In 1997, adjacent to the MacFadyen Kimberlites, De Beers obtained bulk samples from kimberlites on their properties. In the spring of 1998, the De Beers program expanded into a large-scale bulk sampling program (>10,000 tons) obtained with large-diameter drills. This activity led to a staking rush around the De Beers and KWG’s MacFadyen claim blocks.

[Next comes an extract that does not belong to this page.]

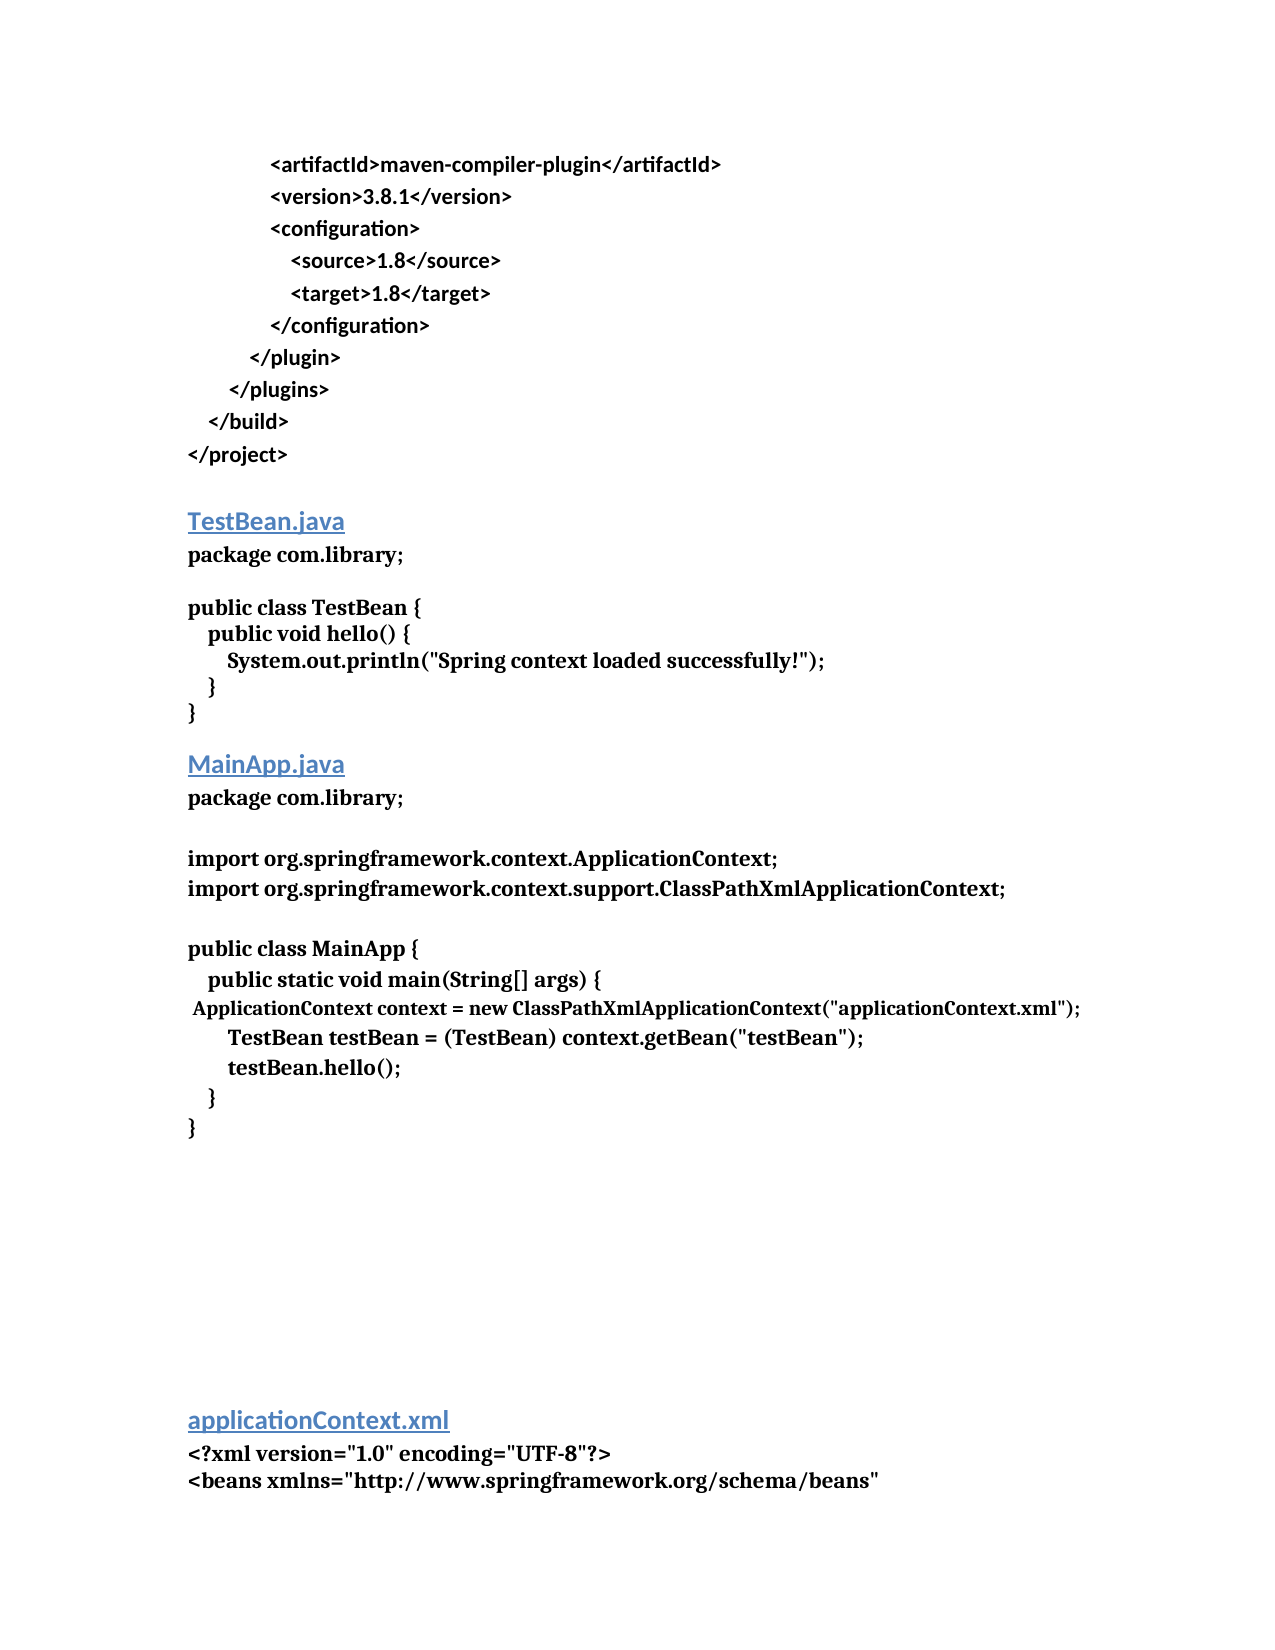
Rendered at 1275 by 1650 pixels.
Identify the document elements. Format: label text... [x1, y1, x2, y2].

Geological setting: Outcrops are quite sparse in the James Bay Lowlands, and none occur on the MacFadyen property per se. However, McBride (1994) detailed mapped Paleozoic outcrops in the Attawapiskat River bottom immediately NE of the claim group. Government geological surveys have examined Paleozoic outcrops along the Attawapiskat River. “Operation Winisk” examined areas to the NW and to the SE. The MacFadyen property lies on the south side of the Paleozoic Cape Henrietta Maria Arch (an interpreted continent-scale warp) on the Hudson Platform – a thin shallow marine shelf sequence between the Hudson Bay Basin to the NNW and the Moose River Basin to the SE. It may be significant that the regional NW-striking downwarp joining these two Paleozoic basins passes through the area.
There are four main geological elements to the property – unconsolidated Quaternary sediments underlain by variable karstic Paleozoic marine shelf sediments which are, in turn, unconformably overlying an Archean crystalline basement, with both the Paleozoic and Archean cut by the Attawapiskat kimberlite swarm. Exposures of the Archean basement occur about 100 km to the west of MacFadyen and comprise greenstone belt elements as well as a variety of gregarious granite-gneiss batholith outcrops. These units are well expressed on regional magnetic maps.
The only targets of economic interest on the MacFadyen property are diamondiferous kimberlites. Kimberlites are common, though very minor, magmatic units in the post-Archean geological record. Because they are usually very soft and quite weathered relative to their surrounds, they are often found residing in recessive topographic features, and frequently do not outcrop. For example, in the outcrop-rich Slave Province of northern Canada, they often occupy the bottom of small lakes scoured out by Pleistocene ice sheets. In the outcrop-poor James Bay Lowlands, however, the post-glacial Tyrrell Sea left a flat featureless terrain and kimberlites are unlikely to be found associated necessarily with distinctive landforms.
Kimberlite pipes are localized deposits and few contain economic quantities of diamonds sufficient to justify the development of a mine, and the existence of an economic kimberlite pipe at the Victor Mine provides no assurance that any of the kimberlite pipes in the MacFadyen property contain economic quantities of diamonds or can or will be developed into a mine.
Debut has not conducted any mining operations on the property and the work undertaken to date on the property is insufficient to estimate possible mineral reserves or resources.